# [What is expected]
Skip pictures in the listing below; copy exactly the lines from the one with "Effects of gender" through the one with "Effects of age", inclusive.
[Start of section]
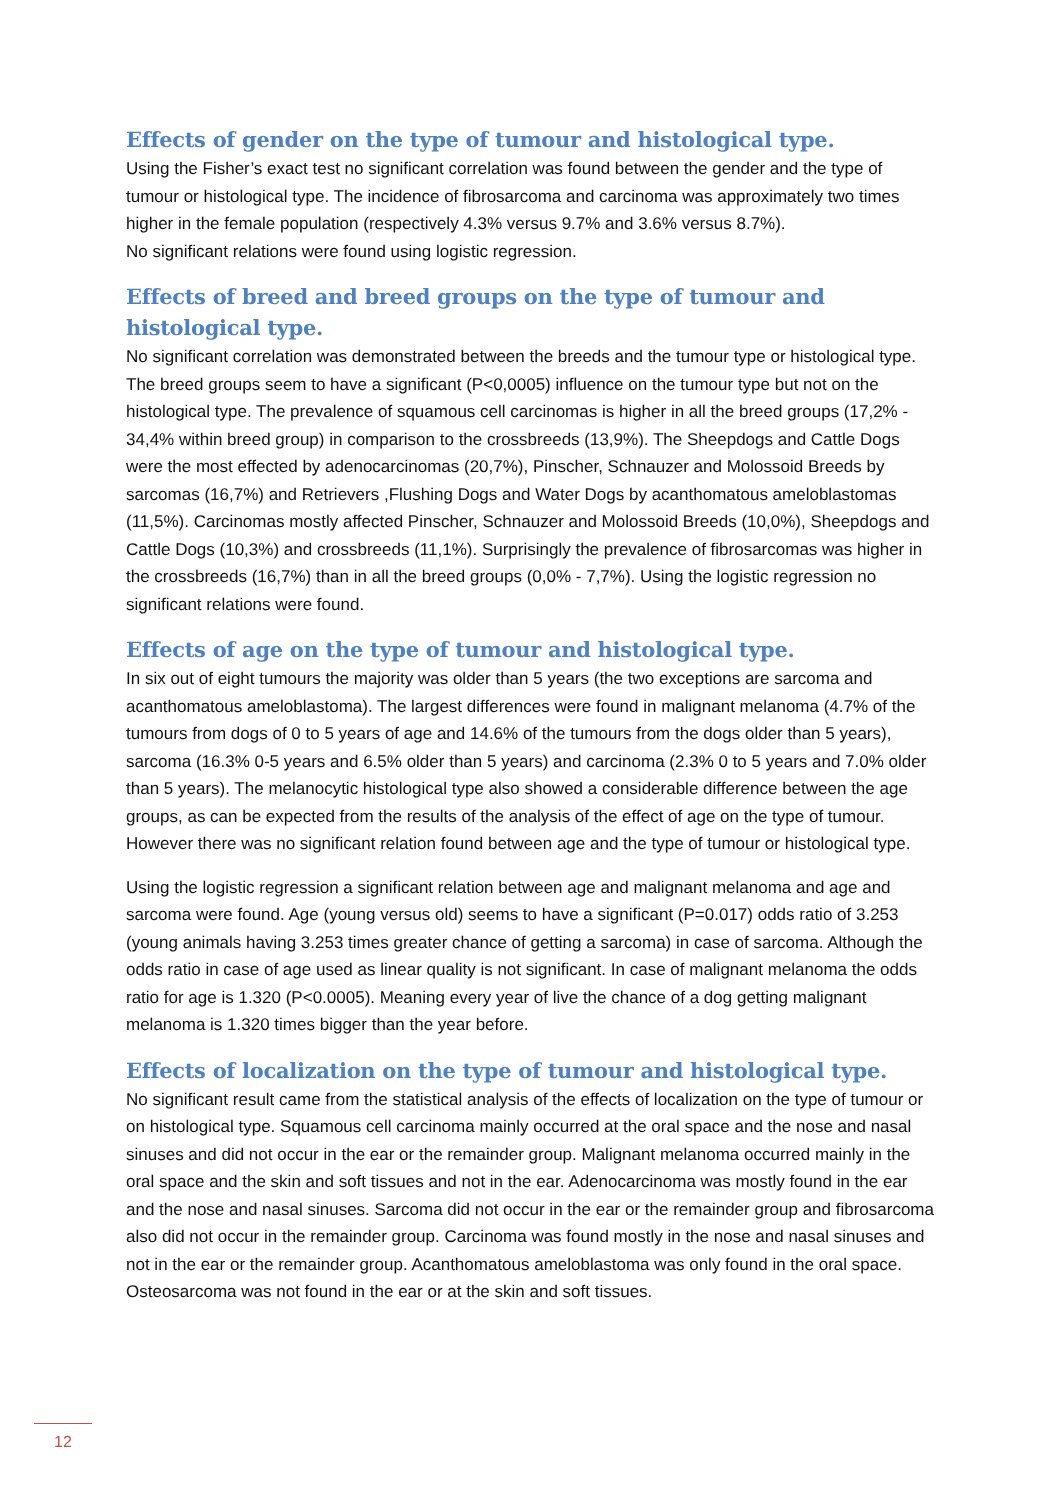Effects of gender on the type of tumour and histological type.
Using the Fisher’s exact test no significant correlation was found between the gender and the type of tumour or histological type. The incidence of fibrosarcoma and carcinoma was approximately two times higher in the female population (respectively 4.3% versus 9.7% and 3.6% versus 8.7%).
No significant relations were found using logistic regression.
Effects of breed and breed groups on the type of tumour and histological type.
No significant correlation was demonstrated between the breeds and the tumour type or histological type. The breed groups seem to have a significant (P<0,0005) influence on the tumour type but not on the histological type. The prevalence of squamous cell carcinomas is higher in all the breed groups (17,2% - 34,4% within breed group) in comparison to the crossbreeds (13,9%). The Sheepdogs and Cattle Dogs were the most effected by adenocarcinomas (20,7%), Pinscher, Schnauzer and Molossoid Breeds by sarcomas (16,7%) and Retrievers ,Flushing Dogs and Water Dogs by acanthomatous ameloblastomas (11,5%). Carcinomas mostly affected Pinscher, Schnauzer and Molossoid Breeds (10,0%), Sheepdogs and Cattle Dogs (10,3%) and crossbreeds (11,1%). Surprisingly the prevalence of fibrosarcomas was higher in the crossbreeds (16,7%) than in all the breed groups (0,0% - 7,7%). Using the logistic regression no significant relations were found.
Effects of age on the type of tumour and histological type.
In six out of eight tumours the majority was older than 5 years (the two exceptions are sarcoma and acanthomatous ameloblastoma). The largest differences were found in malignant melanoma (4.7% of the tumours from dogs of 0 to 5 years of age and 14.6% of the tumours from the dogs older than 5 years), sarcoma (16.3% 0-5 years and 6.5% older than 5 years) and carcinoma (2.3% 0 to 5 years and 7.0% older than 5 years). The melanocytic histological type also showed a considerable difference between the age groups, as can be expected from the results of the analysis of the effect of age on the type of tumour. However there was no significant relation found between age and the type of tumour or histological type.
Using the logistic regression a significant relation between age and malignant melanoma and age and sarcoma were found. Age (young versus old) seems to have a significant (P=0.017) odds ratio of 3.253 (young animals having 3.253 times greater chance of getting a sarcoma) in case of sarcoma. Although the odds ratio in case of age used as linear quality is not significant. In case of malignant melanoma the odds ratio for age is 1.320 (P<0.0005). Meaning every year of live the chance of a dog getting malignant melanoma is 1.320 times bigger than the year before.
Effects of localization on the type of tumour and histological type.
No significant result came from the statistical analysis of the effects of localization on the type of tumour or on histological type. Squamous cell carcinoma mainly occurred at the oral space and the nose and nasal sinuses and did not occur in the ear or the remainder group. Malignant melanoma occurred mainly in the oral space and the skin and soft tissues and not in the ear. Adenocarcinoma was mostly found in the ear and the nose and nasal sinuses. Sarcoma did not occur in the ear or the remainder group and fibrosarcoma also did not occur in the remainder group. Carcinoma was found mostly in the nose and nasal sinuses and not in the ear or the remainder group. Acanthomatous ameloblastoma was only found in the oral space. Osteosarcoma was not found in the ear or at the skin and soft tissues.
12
[End of section]
[Start of section]
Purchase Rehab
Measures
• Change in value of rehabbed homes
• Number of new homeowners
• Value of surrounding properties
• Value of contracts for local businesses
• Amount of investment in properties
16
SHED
[End of section]
# [Written response]
Effects of gender on the type of tumour and histological type.
Using the Fisher’s exact test no significant correlation was found between the gender and the type of tumour or histological type. The incidence of fibrosarcoma and carcinoma was approximately two times higher in the female population (respectively 4.3% versus 9.7% and 3.6% versus 8.7%).
No significant relations were found using logistic regression.
Effects of breed and breed groups on the type of tumour and histological type.
No significant correlation was demonstrated between the breeds and the tumour type or histological type. The breed groups seem to have a significant (P<0,0005) influence on the tumour type but not on the histological type. The prevalence of squamous cell carcinomas is higher in all the breed groups (17,2% - 34,4% within breed group) in comparison to the crossbreeds (13,9%). The Sheepdogs and Cattle Dogs were the most effected by adenocarcinomas (20,7%), Pinscher, Schnauzer and Molossoid Breeds by sarcomas (16,7%) and Retrievers ,Flushing Dogs and Water Dogs by acanthomatous ameloblastomas (11,5%). Carcinomas mostly affected Pinscher, Schnauzer and Molossoid Breeds (10,0%), Sheepdogs and Cattle Dogs (10,3%) and crossbreeds (11,1%). Surprisingly the prevalence of fibrosarcomas was higher in the crossbreeds (16,7%) than in all the breed groups (0,0% - 7,7%). Using the logistic regression no significant relations were found.
Effects of age on the type of tumour and histological type.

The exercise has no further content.